US President Donald Trump warned that Iran would be “blown off the face of the Earth” if it attacks American vessels in the Strait of Hormuz, hours after US Navy destroyers entered the waterway and US Central Command said its forces had sunk six Iranian fast boats.

Speaking to Fox News correspondent Trey Yingst, Trump said the warning related to operations under Project Freedom, the US escort plan for stranded shipping. “We have more weapons and ammunition at a much higher grade than we had before,” Trump said, adding that Iran had become “much more malleable” in negotiations but that any escalation against US assets would draw a “severe response.” Trump also accused Iran of attacking a South Korean cargo ship in the strait and suggested Seoul should join the US-led mission.

CENTCOM commander Admiral Bradley Cooper told reporters the US military “blew up” six small Iranian boats on Monday after Iran launched “multiple cruise missiles, drones and small boats” at US Navy ships and protected commercial vessels. The boats were attacked by US Apache and SH-60 Seahawk helicopters. Trump separately put the figure at seven — a discrepancy with his own military’s count. Cooper stressed there were no formal “escorts” but a “much broader defensive package” of ships, helicopters, aircraft and electronic warfare. Iran said its forces fired warning shots at a US warship and called Iranian state media’s earlier claim that missiles had hit a US ship “entirely false”; Washington denied any vessel was struck.

Brent crude rose more than 5% to pass $115 a barrel after reports of fresh Iranian drone and missile strikes on the United Arab Emirates, including a fire at the key Fujairah oil port and an explosion on a South Korean cargo ship.
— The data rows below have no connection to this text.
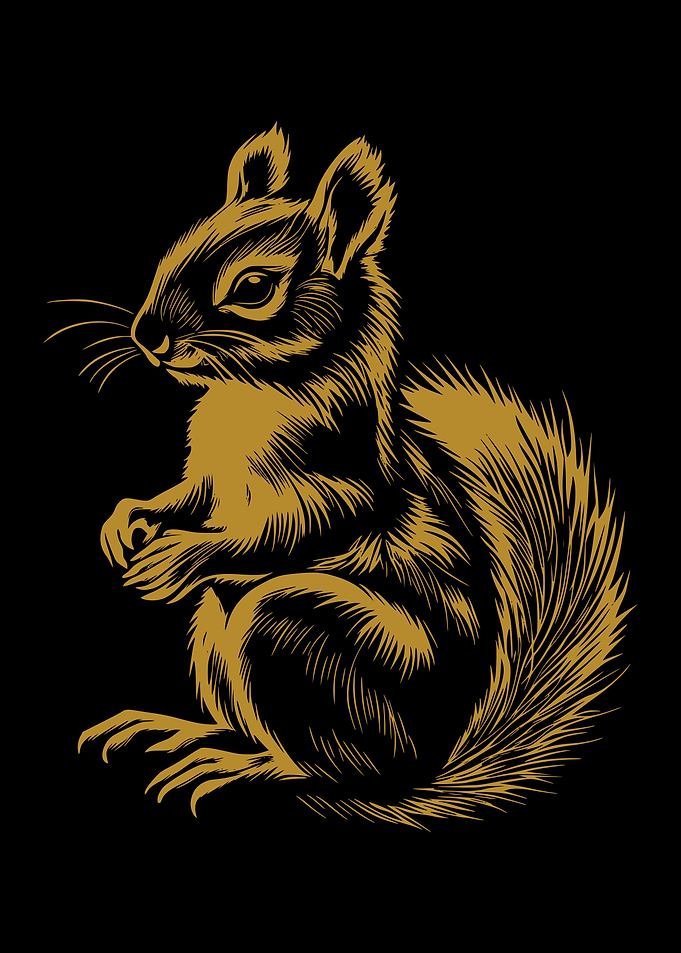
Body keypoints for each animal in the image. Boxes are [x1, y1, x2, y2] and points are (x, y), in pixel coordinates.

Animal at [51, 126, 628, 826]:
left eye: (253, 288)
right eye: (174, 250)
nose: (147, 335)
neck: (244, 396)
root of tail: (428, 769)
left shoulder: (342, 482)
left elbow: (295, 527)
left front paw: (185, 555)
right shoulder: (209, 476)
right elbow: (187, 497)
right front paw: (127, 518)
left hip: (297, 635)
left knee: (331, 772)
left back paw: (241, 767)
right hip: (216, 633)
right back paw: (182, 732)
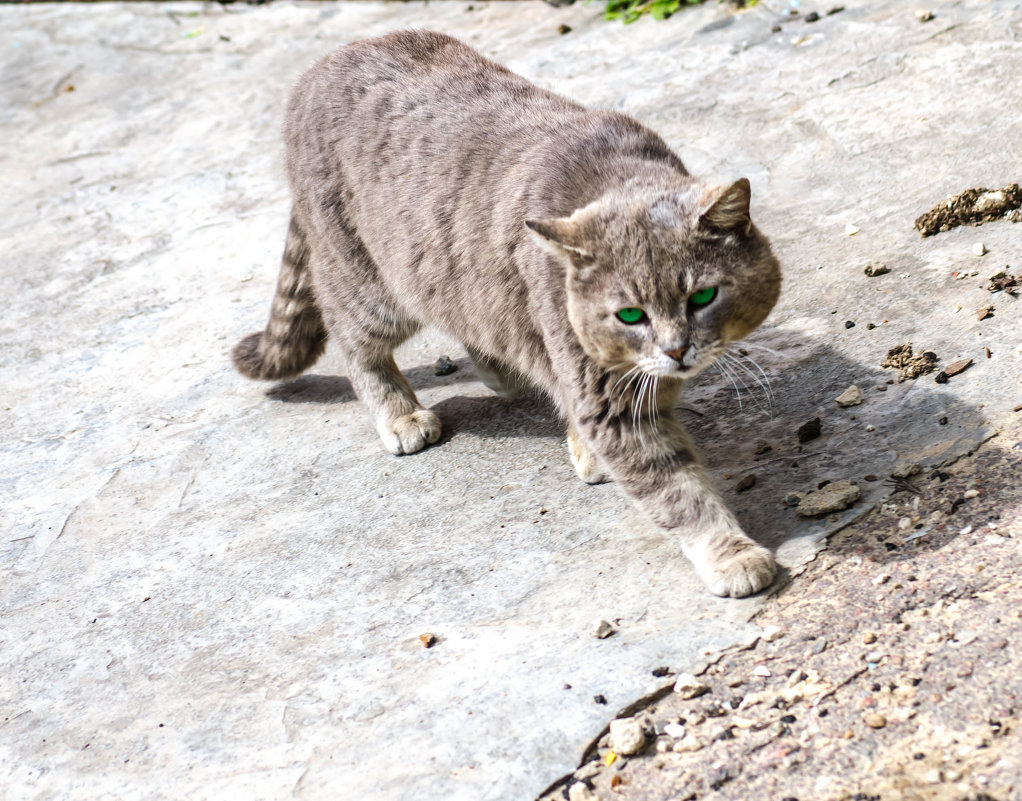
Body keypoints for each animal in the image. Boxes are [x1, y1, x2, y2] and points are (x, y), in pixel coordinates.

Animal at [234, 29, 780, 592]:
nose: (676, 351)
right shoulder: (610, 401)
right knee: (355, 342)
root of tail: (323, 64)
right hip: (373, 286)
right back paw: (401, 414)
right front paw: (730, 554)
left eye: (702, 297)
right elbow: (679, 490)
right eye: (630, 315)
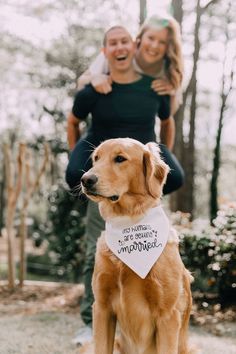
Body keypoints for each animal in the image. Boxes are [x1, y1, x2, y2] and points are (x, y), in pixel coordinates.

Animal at [80, 138, 193, 354]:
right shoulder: (102, 307)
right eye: (96, 158)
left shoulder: (168, 315)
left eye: (120, 158)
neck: (129, 221)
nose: (85, 179)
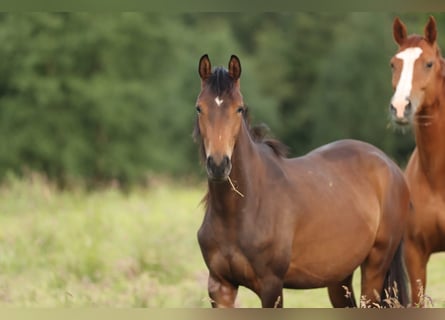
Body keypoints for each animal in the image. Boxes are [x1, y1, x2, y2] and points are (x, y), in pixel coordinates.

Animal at [194, 55, 410, 308]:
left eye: (239, 108)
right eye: (199, 108)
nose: (218, 164)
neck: (240, 210)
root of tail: (391, 166)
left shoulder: (271, 287)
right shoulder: (220, 287)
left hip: (375, 267)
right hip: (339, 276)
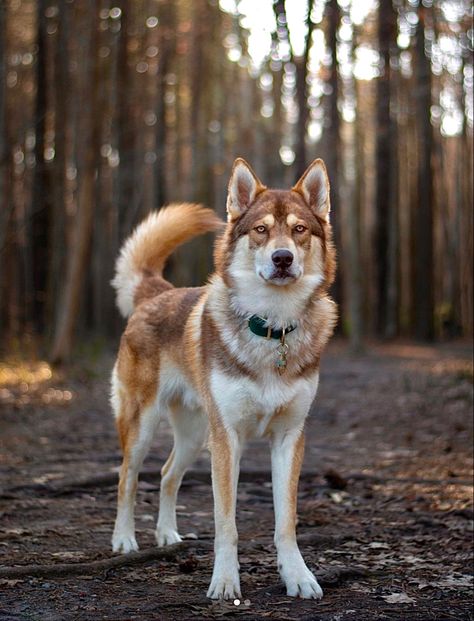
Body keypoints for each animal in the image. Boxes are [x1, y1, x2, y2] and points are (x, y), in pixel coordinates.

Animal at [109, 157, 336, 600]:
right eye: (261, 229)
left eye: (299, 229)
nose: (282, 258)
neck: (272, 327)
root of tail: (156, 293)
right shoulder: (227, 438)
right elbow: (226, 524)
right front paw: (226, 582)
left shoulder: (289, 437)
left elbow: (286, 522)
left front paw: (298, 577)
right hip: (146, 425)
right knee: (128, 477)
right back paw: (124, 540)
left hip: (196, 436)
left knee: (167, 475)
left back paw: (167, 535)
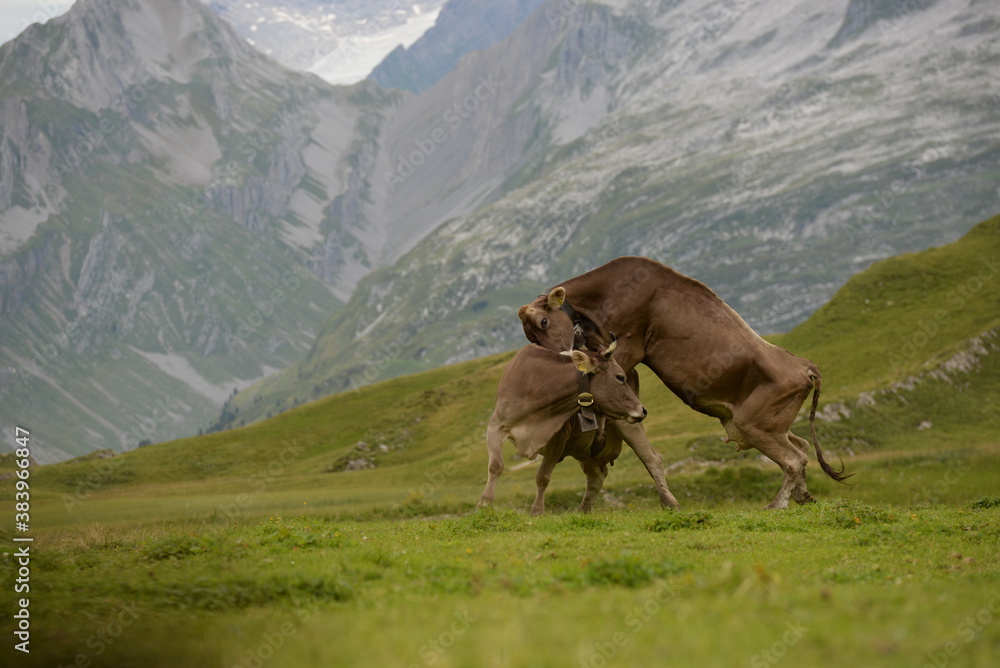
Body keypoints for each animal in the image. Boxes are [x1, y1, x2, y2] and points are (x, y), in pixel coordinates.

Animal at [476, 342, 648, 516]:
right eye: (620, 377)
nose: (642, 409)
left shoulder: (558, 439)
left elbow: (543, 477)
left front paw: (537, 512)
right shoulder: (496, 427)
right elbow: (495, 466)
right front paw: (484, 504)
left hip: (630, 429)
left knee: (650, 459)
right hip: (584, 451)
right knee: (596, 476)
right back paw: (583, 511)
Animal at [516, 256, 852, 506]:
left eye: (544, 321)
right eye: (531, 337)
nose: (556, 360)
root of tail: (804, 365)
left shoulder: (627, 348)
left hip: (756, 424)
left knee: (794, 459)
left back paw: (776, 504)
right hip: (770, 424)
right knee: (803, 447)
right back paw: (803, 496)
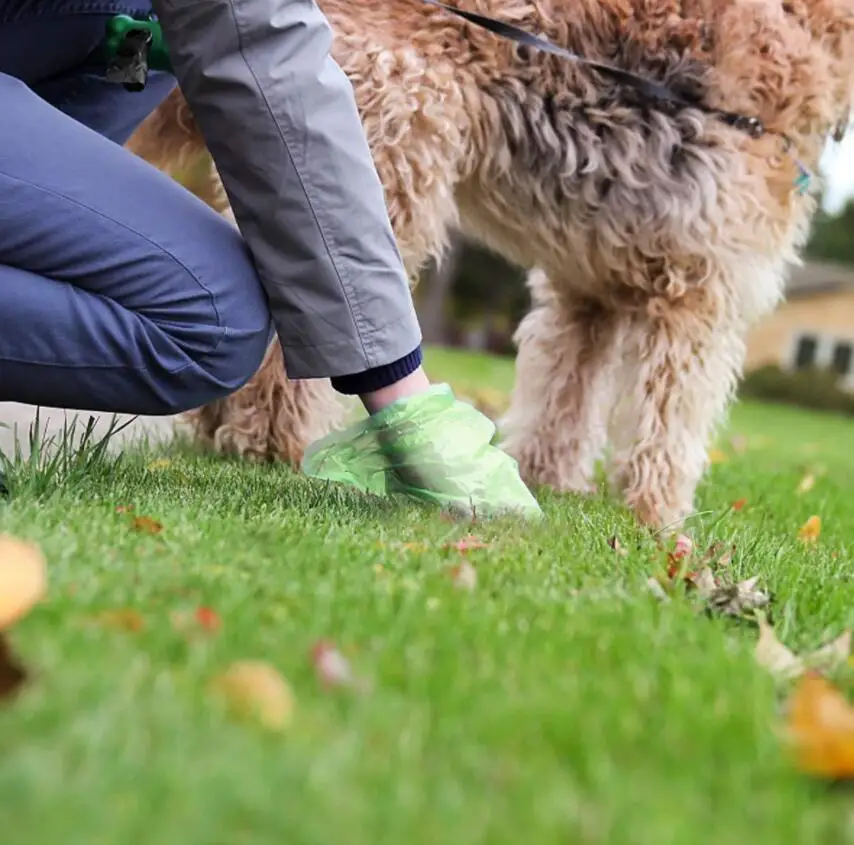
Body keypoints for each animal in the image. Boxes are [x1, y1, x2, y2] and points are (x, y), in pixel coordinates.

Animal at [129, 1, 854, 528]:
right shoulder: (701, 293)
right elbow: (672, 421)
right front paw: (661, 516)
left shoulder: (589, 292)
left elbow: (564, 400)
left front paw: (551, 481)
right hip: (382, 164)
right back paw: (269, 440)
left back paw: (224, 430)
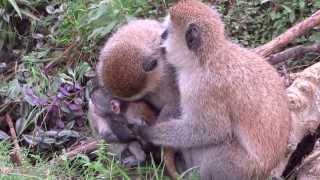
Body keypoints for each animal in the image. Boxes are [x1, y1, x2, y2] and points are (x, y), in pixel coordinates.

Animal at [131, 0, 292, 179]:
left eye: (166, 33)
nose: (160, 37)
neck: (208, 57)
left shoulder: (201, 88)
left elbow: (211, 130)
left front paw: (147, 132)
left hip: (238, 168)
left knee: (215, 148)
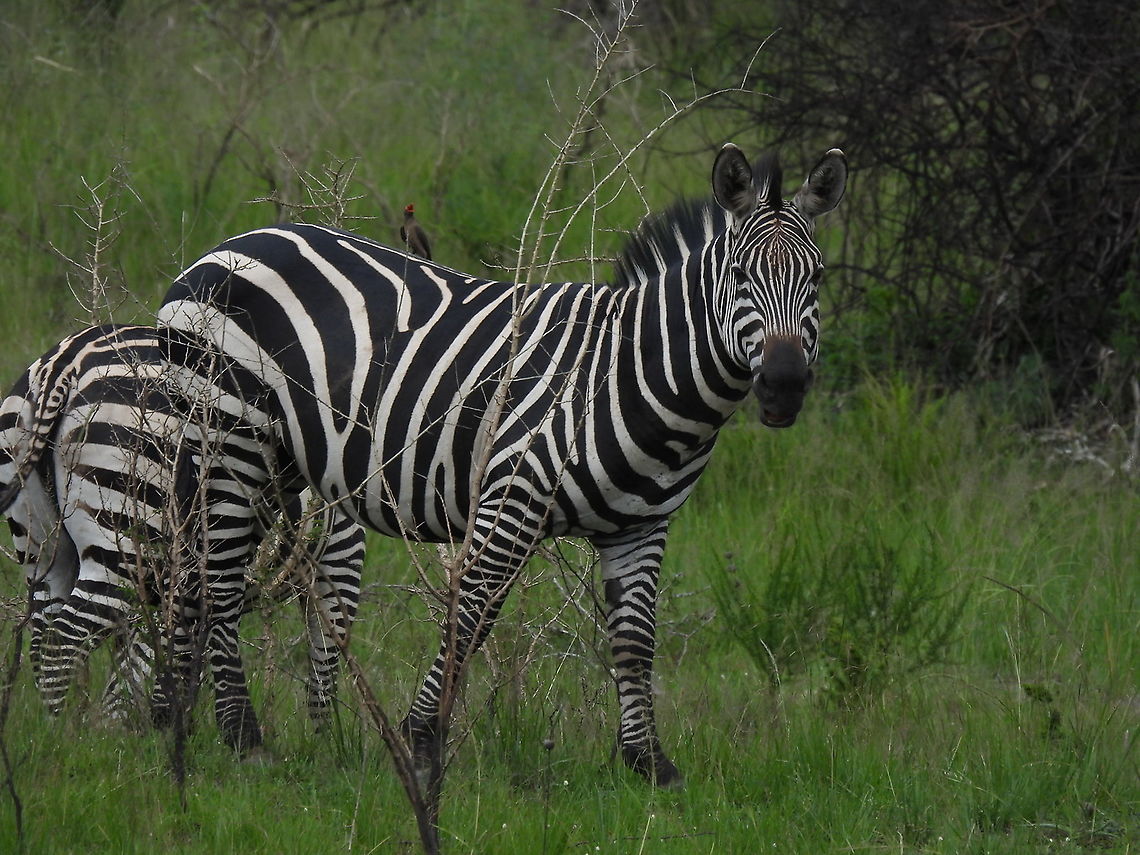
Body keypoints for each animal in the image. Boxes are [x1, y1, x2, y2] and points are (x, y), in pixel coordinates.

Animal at [0, 324, 364, 736]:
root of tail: (63, 362)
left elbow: (151, 668)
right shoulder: (341, 551)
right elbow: (324, 664)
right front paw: (328, 744)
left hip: (41, 543)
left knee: (43, 637)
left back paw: (58, 737)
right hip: (126, 530)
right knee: (64, 642)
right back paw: (68, 740)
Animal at [155, 143, 847, 786]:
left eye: (816, 279)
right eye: (741, 277)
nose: (785, 387)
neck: (631, 376)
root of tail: (227, 245)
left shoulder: (642, 526)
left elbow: (634, 640)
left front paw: (650, 765)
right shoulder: (514, 495)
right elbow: (473, 615)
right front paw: (423, 742)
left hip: (273, 462)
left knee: (193, 575)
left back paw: (173, 724)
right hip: (228, 436)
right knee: (218, 581)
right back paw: (240, 738)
In Oman, two people were injured when a residential building was hit in Bukha along the Hormuz coast, state media said.

The renewed escalation comes a month after a fragile US-Iran ceasefire and pushes Sri Lanka’s fuel-import bill further above the $100-a-barrel level that has anchored four price hikes in five weeks. An estimated 20,000 seafarers on 2,000 ships have been stranded since the war began in February.